→ **Available records**:
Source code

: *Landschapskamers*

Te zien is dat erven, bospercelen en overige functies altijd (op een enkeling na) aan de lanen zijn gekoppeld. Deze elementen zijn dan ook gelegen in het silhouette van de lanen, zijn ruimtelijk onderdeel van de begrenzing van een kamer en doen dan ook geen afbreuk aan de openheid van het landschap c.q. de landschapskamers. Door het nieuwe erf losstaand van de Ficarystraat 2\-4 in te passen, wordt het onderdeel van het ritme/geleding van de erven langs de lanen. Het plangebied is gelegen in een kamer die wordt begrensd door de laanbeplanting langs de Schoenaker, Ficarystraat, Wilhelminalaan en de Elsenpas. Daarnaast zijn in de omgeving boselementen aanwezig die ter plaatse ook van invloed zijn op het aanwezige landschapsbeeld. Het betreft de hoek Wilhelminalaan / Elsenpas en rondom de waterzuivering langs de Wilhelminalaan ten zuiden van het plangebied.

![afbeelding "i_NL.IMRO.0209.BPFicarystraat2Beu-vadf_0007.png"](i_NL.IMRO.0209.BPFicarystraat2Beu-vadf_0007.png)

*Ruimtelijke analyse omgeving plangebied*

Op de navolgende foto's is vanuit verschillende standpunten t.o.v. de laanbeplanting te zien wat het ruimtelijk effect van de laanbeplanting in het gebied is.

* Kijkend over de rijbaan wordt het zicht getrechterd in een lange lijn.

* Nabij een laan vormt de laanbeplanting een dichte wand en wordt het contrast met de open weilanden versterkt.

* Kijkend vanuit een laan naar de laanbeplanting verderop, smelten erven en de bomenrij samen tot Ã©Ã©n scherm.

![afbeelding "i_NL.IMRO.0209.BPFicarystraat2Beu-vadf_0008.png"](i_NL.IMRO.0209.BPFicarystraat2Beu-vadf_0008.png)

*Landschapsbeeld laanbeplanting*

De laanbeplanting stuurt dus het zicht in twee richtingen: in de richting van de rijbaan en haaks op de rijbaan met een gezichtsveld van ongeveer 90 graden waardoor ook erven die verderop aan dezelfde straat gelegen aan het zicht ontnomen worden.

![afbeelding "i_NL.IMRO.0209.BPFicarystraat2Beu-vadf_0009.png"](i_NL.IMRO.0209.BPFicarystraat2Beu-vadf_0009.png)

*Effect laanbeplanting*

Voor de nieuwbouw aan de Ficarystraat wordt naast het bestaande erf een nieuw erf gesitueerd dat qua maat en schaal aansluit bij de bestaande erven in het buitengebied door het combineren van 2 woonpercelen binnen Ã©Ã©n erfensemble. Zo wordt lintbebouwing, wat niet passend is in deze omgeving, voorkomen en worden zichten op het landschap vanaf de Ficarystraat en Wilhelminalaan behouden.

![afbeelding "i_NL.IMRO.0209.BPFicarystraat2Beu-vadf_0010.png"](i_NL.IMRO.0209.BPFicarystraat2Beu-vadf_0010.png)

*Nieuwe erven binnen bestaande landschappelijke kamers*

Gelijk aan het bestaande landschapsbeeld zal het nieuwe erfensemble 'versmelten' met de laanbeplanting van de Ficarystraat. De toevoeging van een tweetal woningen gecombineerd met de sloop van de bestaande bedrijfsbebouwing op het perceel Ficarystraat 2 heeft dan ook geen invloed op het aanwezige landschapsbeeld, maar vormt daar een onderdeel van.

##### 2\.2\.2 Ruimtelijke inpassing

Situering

→ **Aim of the exercise**: Spot the lines above that mention "verderop" and copy them.

→ **Output of the exercise**:
* Kijkend vanuit een laan naar de laanbeplanting verderop, smelten erven en de bomenrij samen tot Ã©Ã©n scherm.
De laanbeplanting stuurt dus het zicht in twee richtingen: in de richting van de rijbaan en haaks op de rijbaan met een gezichtsveld van ongeveer 90 graden waardoor ook erven die verderop aan dezelfde straat gelegen aan het zicht ontnomen worden.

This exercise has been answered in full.